** INSTRUCTIONS FOR THE TASK **
Copy the records below word for word, starting at the very first line and ending at the line that contains "coordinates: 18 45.10'S, 178 33.55'E".
=== SOURCE RECORDS ===
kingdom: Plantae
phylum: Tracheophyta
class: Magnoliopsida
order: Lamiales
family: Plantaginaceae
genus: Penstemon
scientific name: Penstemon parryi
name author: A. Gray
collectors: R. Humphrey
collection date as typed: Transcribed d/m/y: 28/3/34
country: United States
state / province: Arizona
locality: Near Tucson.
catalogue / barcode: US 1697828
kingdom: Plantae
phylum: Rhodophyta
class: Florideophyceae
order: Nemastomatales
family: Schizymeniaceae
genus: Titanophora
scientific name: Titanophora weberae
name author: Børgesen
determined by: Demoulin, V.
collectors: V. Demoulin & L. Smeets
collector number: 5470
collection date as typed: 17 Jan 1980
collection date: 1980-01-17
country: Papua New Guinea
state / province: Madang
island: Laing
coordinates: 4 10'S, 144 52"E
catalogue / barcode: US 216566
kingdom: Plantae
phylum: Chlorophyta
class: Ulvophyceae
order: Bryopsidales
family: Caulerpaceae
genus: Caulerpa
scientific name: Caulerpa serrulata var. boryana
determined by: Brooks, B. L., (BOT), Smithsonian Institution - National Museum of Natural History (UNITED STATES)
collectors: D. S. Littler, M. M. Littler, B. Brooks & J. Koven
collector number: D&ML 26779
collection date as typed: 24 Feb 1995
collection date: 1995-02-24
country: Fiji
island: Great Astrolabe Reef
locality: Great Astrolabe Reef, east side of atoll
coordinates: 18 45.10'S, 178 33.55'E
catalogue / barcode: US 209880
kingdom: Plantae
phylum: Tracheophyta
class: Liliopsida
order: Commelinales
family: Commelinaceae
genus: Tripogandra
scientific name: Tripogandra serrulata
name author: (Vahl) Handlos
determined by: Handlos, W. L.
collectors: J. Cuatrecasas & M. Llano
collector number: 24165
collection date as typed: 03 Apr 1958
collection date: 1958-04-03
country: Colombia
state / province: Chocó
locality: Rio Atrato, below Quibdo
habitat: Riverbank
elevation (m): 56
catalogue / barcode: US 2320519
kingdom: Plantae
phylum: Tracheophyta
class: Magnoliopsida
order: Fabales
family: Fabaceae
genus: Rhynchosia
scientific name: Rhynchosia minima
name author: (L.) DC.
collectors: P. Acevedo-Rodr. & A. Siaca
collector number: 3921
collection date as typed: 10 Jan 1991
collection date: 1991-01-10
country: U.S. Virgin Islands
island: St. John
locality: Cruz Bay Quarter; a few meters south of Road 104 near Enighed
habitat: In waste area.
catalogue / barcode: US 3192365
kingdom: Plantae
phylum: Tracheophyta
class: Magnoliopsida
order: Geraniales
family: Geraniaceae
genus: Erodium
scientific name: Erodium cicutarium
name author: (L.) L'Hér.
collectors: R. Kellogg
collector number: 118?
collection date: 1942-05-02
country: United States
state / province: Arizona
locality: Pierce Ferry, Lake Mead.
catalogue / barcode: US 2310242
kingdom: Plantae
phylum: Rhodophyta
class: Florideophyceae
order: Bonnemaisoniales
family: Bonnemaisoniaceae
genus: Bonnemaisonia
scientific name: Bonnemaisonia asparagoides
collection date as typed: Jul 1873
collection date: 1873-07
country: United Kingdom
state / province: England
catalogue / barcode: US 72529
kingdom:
===
** FINISHED EXERCISE **
kingdom: Plantae
phylum: Tracheophyta
class: Magnoliopsida
order: Lamiales
family: Plantaginaceae
genus: Penstemon
scientific name: Penstemon parryi
name author: A. Gray
collectors: R. Humphrey
collection date as typed: Transcribed d/m/y: 28/3/34
country: United States
state / province: Arizona
locality: Near Tucson.
catalogue / barcode: US 1697828
kingdom: Plantae
phylum: Rhodophyta
class: Florideophyceae
order: Nemastomatales
family: Schizymeniaceae
genus: Titanophora
scientific name: Titanophora weberae
name author: Børgesen
determined by: Demoulin, V.
collectors: V. Demoulin & L. Smeets
collector number: 5470
collection date as typed: 17 Jan 1980
collection date: 1980-01-17
country: Papua New Guinea
state / province: Madang
island: Laing
coordinates: 4 10'S, 144 52"E
catalogue / barcode: US 216566
kingdom: Plantae
phylum: Chlorophyta
class: Ulvophyceae
order: Bryopsidales
family: Caulerpaceae
genus: Caulerpa
scientific name: Caulerpa serrulata var. boryana
determined by: Brooks, B. L., (BOT), Smithsonian Institution - National Museum of Natural History (UNITED STATES)
collectors: D. S. Littler, M. M. Littler, B. Brooks & J. Koven
collector number: D&ML 26779
collection date as typed: 24 Feb 1995
collection date: 1995-02-24
country: Fiji
island: Great Astrolabe Reef
locality: Great Astrolabe Reef, east side of atoll
coordinates: 18 45.10'S, 178 33.55'E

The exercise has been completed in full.